Wieder zuckte Vanion die Schultern. »Sie weiß bereits, was ich davon halte. Wir haben es schon öfter diskutiert – ausführlich. Hin und wieder tut sie es nur, um mich zu necken. Holt die anderen, Sperber. Wir wollen ihr schließlich nicht zu viel Zeit geben, es noch besser einzustudieren.«

Sie versammelten sich alle in der Hauptkajüte unter Deck, einer großen Kabine, die halb Speise – halb Aufenthaltsraum war. Sephrenia war noch nicht erschienen, und nach einigen Augenblicken verstand Sperber, was Vanion gemeint hatte. Ein vertrauter Klang ertönte aus Sephrenias Kabine.

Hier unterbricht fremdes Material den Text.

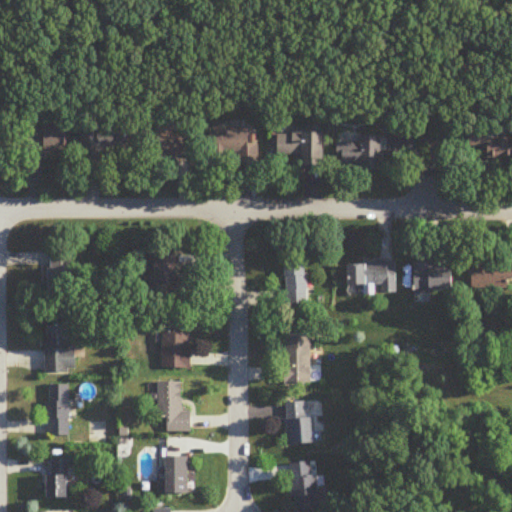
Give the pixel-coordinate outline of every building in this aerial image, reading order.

»Flöte?« rief Talen erstaunt, und seine Stimme überschlug sich wie bei allen Jungen, die im Stimmbruch sind.

Sperber hatte sich schon gefragt, wie Aphrael das heikle Problem umgehen würde, ihre Identität zu offenbaren. Sich den anderen als Prinzessin Danae zu zeigen, wäre natürlich nicht in Frage gekommen. Bei Flöte war es etwas ganz anderes. Alle Freunde Sperbers wußten, daß Flöte Aphrael war, und dies würde zeitraubende Erklärungen ersparen.

Sperber seufzte, als ihn ein melancholischer Gedanke beschlich. Betrüblich wurde ihm bewußt, daß er keine Ahnung hatte, wie seine Tochter wirklich aussah. Das liebe Gesichtchen, das sich ihm fast so tief wie Ehlanas Antlitz eingeprägt hatte, war nur eines aus einer langen Reihe von Inkarnationen – wahrscheinlich eines von mehr als tausend.

Endlich schwang die Tür von Sephrenias Kabine auf, und die zierliche Styrikerin trat hindurch, mit einem Lächeln, das an einen Sonnenaufgang erinnerte. Sie trug ihre kleine Schwester auf den Armen.

Flöte war natürlich unverändert – unveränderlich. Sie schien keinen Tag älter als sechs zu sein – genau das gleiche Alter wie Danae. Sperber wies sogleich die Möglichkeit eines Zufalls von sich. Wenn es um Aphrael ging, gab es keine Zufälle. Sie trug denselben kurzen Leinenkittel mit Gürtel und das aus Gras geflochtene Stirnband wie an dem Tag, als sie einander zum erstenmal begegnet waren. Auf ihren nackten Füßchen waren grüne Flecken. Sie hielt eine primitive Syrinx an die bogenförmigen Lippen und blies eine schwermütige styrische Weise.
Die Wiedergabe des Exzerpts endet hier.